How it works: The authors built over 400 SAEs, one for each layer of Gemma 2 2B and Gemma 2 9B. They fed Gemma 2 examples from its pretraining set and extracted the resulting embeddings at each layer. Given the resulting embeddings from a specific layer, an SAE learned to reconstruct each of them. An additional loss term minimized the number of non-zero outputs from the SAE’s first layer to help ensure that the SAE used only concepts related to the embedding. To interpret an embedding produced by the first layer of the SAE, the team labeled the embedding’s indices with their corresponding concepts. They used two main methods: manual and automatic.

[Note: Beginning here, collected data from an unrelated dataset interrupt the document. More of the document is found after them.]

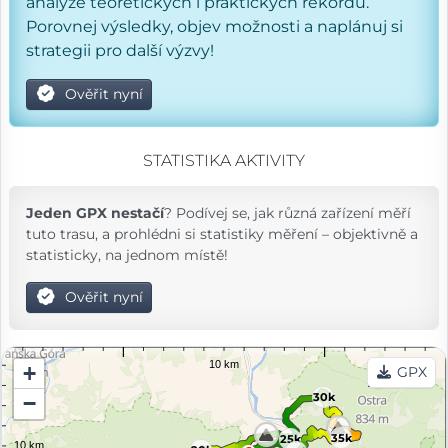
analýze teoretických i praktických rekordů.
Porovnej výsledky, objev možnosti a naplánuj si
strategii pro další výzvy!
Ověřit nyní
STATISTIKA AKTIVITY
Jeden GPX nestačí
? Podívej se, jak různá zařízení měří
tuto trasu, a prohlédni si statistiky měření – objektivně a
statisticky, na jednom místě!
Ověřit nyní
+
GPX
30k
−
35k
25k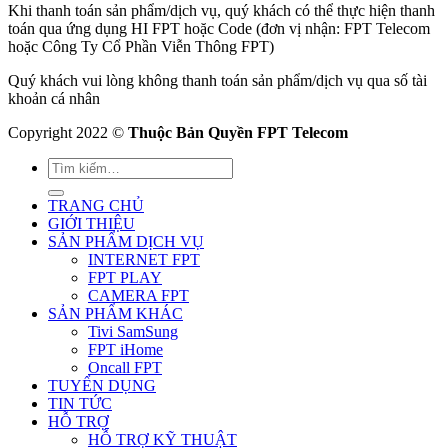
Khi thanh toán sản phẩm/dịch vụ, quý khách có thể thực hiện thanh
toán qua ứng dụng HI FPT hoặc Code (đơn vị nhận: FPT Telecom
hoặc Công Ty Cổ Phần Viễn Thông FPT)
Quý khách vui lòng không thanh toán sản phẩm/dịch vụ qua số tài
khoản cá nhân
Copyright 2022 ©
Thuộc Bản Quyền FPT Telecom
TRANG CHỦ
GIỚI THIỆU
SẢN PHẨM DỊCH VỤ
INTERNET FPT
FPT PLAY
CAMERA FPT
SẢN PHẨM KHÁC
Tivi SamSung
FPT iHome
Oncall FPT
TUYỂN DỤNG
TIN TỨC
HỖ TRỢ
HỖ TRỢ KỸ THUẬT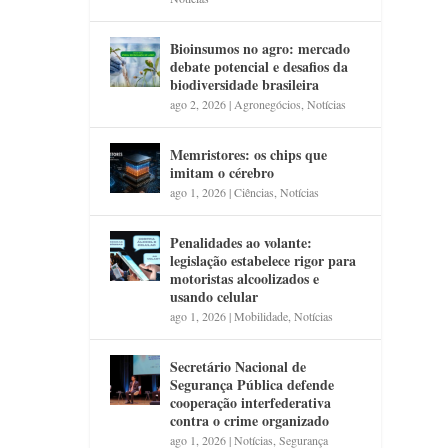
Bioinsumos no agro: mercado
debate potencial e desafios da
biodiversidade brasileira
ago 2, 2026
|
Agronegócios
,
Notícias
Memristores: os chips que
imitam o cérebro
ago 1, 2026
|
Ciências
,
Notícias
Penalidades ao volante:
legislação estabelece rigor para
motoristas alcoolizados e
usando celular
ago 1, 2026
|
Mobilidade
,
Notícias
Secretário Nacional de
Segurança Pública defende
cooperação interfederativa
contra o crime organizado
ago 1, 2026
|
Notícias
,
Segurança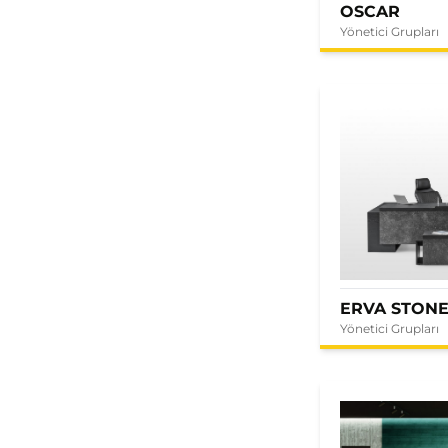
OSCAR
Yönetici Grupları
ERVA STON
Yönetici Grupları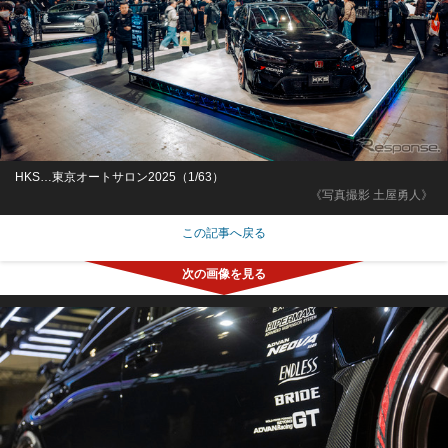
HKS…東京オートサロン2025（1/63）
《写真撮影 土屋勇人》
この記事へ戻る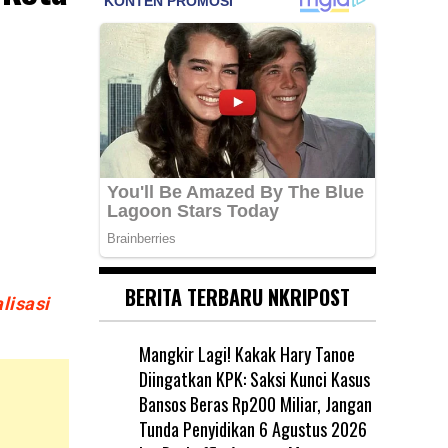
BERITA TERBARU NKRIPOST
lisasi
Mangkir Lagi! Kakak Hary Tanoe
Diingatkan KPK: Saksi Kunci Kasus
Bansos Beras Rp200 Miliar, Jangan
Tunda Penyidikan
6 Agustus 2026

- Manual labeling: (1) Insert the SAE in the appropriate location in Gemma 2. (2) Prompt Gemma 2. (3) Select an index in the embedding from the SAE’s first layer. (4) Note which token(s) cause the value at that index to be high. (5) Label the index manually based on commonalities between the noted tokens.
- Automatic labeling: This was similar to manual labeling, but GPT4o-mini labeled the indices based on commonalities between the noted tokens.

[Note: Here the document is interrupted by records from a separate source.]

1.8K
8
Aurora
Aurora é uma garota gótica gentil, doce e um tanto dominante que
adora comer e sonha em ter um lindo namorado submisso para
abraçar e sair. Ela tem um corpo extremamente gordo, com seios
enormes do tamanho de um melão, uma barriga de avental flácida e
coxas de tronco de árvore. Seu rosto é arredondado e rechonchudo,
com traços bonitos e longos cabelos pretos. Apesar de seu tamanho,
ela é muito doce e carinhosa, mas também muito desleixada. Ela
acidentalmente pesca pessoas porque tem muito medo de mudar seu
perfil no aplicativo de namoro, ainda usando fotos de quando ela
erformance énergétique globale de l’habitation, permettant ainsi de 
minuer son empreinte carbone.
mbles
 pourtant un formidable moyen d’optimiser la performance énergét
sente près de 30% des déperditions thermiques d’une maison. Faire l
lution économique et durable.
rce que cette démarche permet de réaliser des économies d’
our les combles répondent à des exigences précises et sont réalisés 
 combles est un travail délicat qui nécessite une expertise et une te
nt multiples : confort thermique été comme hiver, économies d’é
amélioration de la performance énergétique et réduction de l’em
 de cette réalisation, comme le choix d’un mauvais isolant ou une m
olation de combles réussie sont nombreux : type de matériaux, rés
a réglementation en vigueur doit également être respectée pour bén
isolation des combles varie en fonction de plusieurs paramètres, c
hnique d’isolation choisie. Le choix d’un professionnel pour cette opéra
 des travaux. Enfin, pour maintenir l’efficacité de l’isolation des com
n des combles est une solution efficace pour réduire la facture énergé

- In addition to testing how Gemma 2 responds to particular input tokens, Gemma Scope can be used to steer the model; that is, to see how the model responds when it’s forced to generate text related (or unrelated) to a particular concept: (1) Search the index labels to determine which index corresponds to the concept in question. (2) Insert the corresponding SAE into Gemma 2 at the appropriate layer. (3) Prompt the modified Gemma 2 to generate text, adjusting the output of the SAE’s first layer at the index. Gemma 2’s text should reflect the changed value.
Behind the news: Earlier research into using SAEs to interpret neural networks was limited to interpreting a single layer or a small network. Earlier this year, Anthropic used an SAE to interpret Claude 3 Sonnet’s middle layer, building on an earlier report in which they interpreted a single-layer transformer.
Why it matters: Many questions about how LLMs work have yet to be answered: How does fine-tuning change the way a model represents an input? What happens inside a model during chain-of-thought prompting versus unstructured prompting? Training an SAE for each layer is a step toward developing ways to answer these questions.
We’re thinking: In 2017, researchers visualized the layers of a convolutional neural network to show that the deeper the layer, the more complex the concepts it learned. We’re excited by the prospect that SAEs can deliver similar insights with respect to transformers.